1955–60; homo(sexual) + -phobia
…and the more I analyze it, I suppose you’re not technically homophobic if you “don’t have a problem with gays, but just don’t think they should marry” … in fact, you’re actually something much worse. Because a fear is something that people get over all the time, and it’s typically centered around the unknown … figure out how to put things in perspective and you can work through a fear of heights or the dark or whatever.
But a belief is different because at that point there’s not really an unknown anymore – you’ve made up your mind, and all that’s left is to pass judgement … in this case, by denying other people the same right to marry that you enjoy yourself as a heterosexual simply because they’re different than you. It’s alright to be afraid of things that you don’t understand because eventually if those things become significant enough in our lives, we’re forced with facing our fears and working through those hang-ups like human beings. But to just blatantly proclaim that someone else doesn’t deserve certain rights because of a personal choice of your own beliefs … well, that’s just not very nice and it doesn’t say a whole lot about your character, in my opinion.
And it’s because of this very reason why the Separation of Church and State is so important in our country, and why we need to keep pushing to get gay rights sorted out around here once and for all, because what sense does it make to have laws on our books based on religious beliefs when not everyone in the nation shares those beliefs??? It really baffles me – here, I don’t even believe in God, and yet I’m allowed to get married because I happen to have been born straight, and yet there are plenty of spiritually oriented gay people out there who are denied that same right strictly because of their sexual orientation.

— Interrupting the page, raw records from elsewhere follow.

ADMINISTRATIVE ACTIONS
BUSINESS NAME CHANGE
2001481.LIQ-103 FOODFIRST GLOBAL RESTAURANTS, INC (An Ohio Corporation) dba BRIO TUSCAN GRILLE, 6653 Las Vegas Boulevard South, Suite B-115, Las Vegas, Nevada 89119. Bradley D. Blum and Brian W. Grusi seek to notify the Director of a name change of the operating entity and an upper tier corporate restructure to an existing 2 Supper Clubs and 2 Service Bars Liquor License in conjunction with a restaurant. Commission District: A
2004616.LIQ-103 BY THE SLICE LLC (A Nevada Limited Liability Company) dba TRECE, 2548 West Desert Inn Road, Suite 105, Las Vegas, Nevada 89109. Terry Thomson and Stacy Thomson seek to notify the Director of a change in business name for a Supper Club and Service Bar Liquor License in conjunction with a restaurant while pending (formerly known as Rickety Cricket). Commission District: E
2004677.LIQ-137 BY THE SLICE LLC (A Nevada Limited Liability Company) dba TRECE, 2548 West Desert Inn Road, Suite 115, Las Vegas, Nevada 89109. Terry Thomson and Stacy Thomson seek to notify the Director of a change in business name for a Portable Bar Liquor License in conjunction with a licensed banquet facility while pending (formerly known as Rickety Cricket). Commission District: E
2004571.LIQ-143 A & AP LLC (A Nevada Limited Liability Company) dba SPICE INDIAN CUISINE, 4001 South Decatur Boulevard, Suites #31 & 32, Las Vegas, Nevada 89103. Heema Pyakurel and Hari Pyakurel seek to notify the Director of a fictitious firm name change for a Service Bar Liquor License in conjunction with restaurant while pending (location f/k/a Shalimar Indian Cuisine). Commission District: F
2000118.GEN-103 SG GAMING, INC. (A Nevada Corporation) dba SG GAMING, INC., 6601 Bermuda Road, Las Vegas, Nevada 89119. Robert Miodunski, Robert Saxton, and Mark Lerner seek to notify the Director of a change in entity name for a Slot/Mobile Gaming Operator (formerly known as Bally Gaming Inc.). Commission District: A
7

From my perspective it’s pretty simple – you have marriage in the eyes of the government, and you have marriage in the eyes of the church. The first becomes an umbrella for 1,138 rights and privileges that are extended to married citizens by the United States government, and the second can have a variety of definitions, benefits, and responsibilities depending on one’s own personal beliefs. That they happen to share the term marriage is unfortunate simply on account of the constant conflict pitting one against the other, but considering that our constitution guarantees that no national religion will be established, it makes only common sense that the government would have its own definition that would legally stand on its own from the individual interpretations of over 310 different religious denominations throughout the country.
I suppose in the long run I’m not going to lose a whole lot of sleep if you insist on harboring beliefs that just make you not a very nice person, but as long as there are still laws based on your mean-spirited, though admittedly non-homophobic beliefs, then that’s something that needs to change.